Author and estate guru Julie “The Estate Lady” Hall, a national expert when it comes to moving, downsizing and “getting rid of,” has written several books on the subjects, including Sell, Keep, or Toss?: How to Downsize a Home, Settle an Estate and Appraise Personal Property and Boomer Burden: Dealing With Your Parents‘ Lifetime Accumulation of Stuff. A director of the American Society of Estate Liquidators, Hall offers pointers on “letting go.”

* Just because an item is old doesn’t necessarily mean it is valuable. Sentimental value is very different from market value. The crucial “first step” is to understand the values of what you have, so you can make sound decisions as you move forward in the process.

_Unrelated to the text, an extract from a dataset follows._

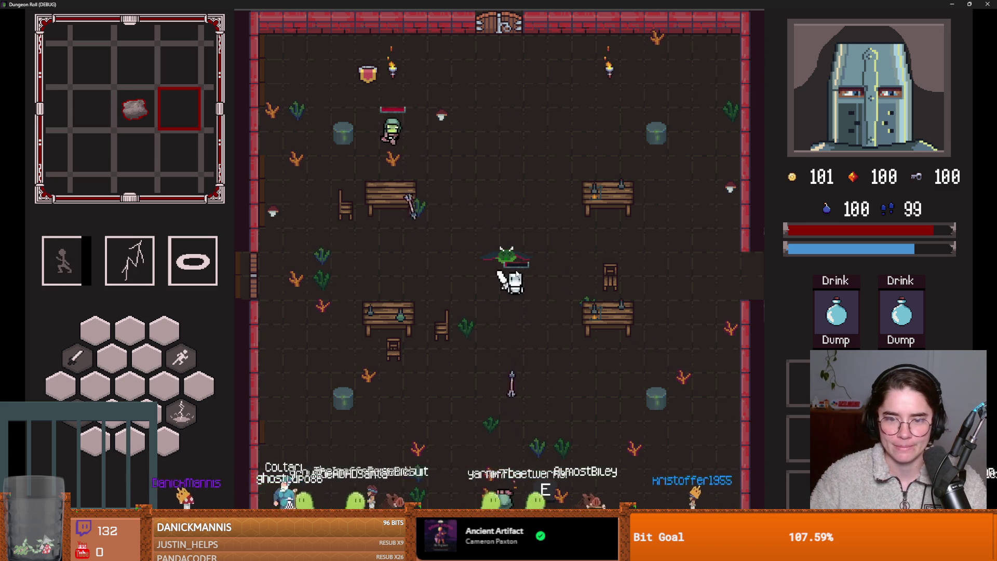
pyautogui.press('space')
pyautogui.press('w')
pyautogui.press('space')
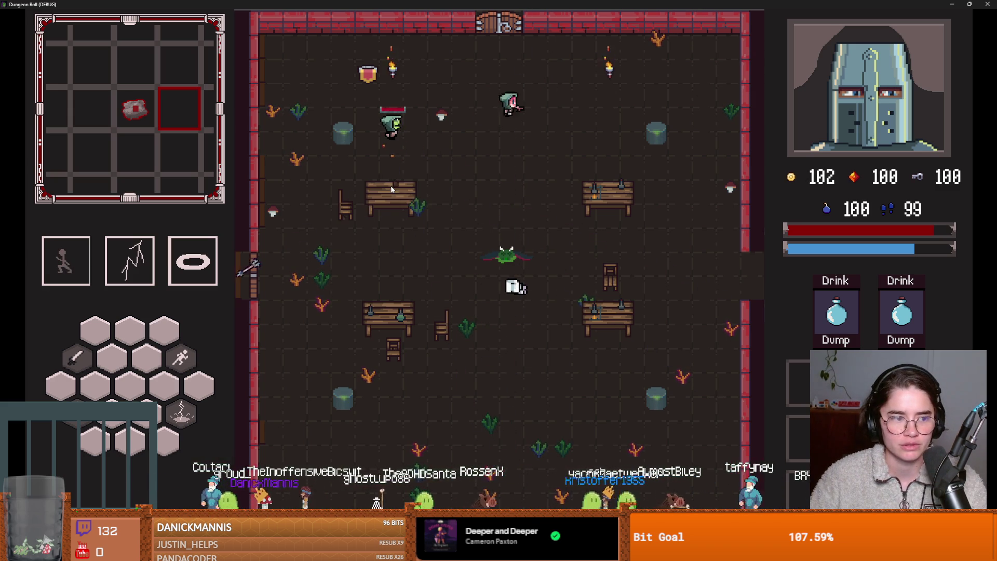
pyautogui.press('space')
pyautogui.press('w')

* Record a video of your home as it was, before you begin to empty it. If you are clearing out a family member’s estate, distribute the video to siblings as a memory.

* Photographs are a great idea, especially of individual items that have meaning to you, but you have no place to store the actual items.

* If you find vintage and antique photos, scan and keep them digitally, or distribute to family members in an estate.

* You can always create a memory book online with Shutterfly, Smilebox, Snapfish and other vendors. Memory books take up much less space and will be treasured.

* Don’t keep something just for the sake of keeping it. Be thoughtful and minimalistic in your clearing-out process. You don’t need multiple sets of anything. Do you really need it and have a purpose for it?

* The more stuff you keep, the more it becomes a monkey on your back. The stuff doesn’t go away without your efforts. One day, your heirs will have to clear out what you keep.

* Give to those who are really in need. That item that you “might need one day” is needed every day by someone else.

* Donate to those less fortunate. If you decide to have a sale, arrange to donate the items that did not sell.

* Be honest and realistic. Have healthy boundaries and realize that space is limited.

* Ask yourself some pointed questions: Will I use this item? Why am I keeping it? Is there someone who could use it more? Am I keeping it because I don’t want someone else to have it?

* Escort “guilt” to the door. You don’t need to carry that.

* Select very carefully for a future generation. They probably will not want what you keep for them.

* If you want to give something to a future generation, why not gift it now? You’ll enjoy seeing them happy, and it will be out of your way.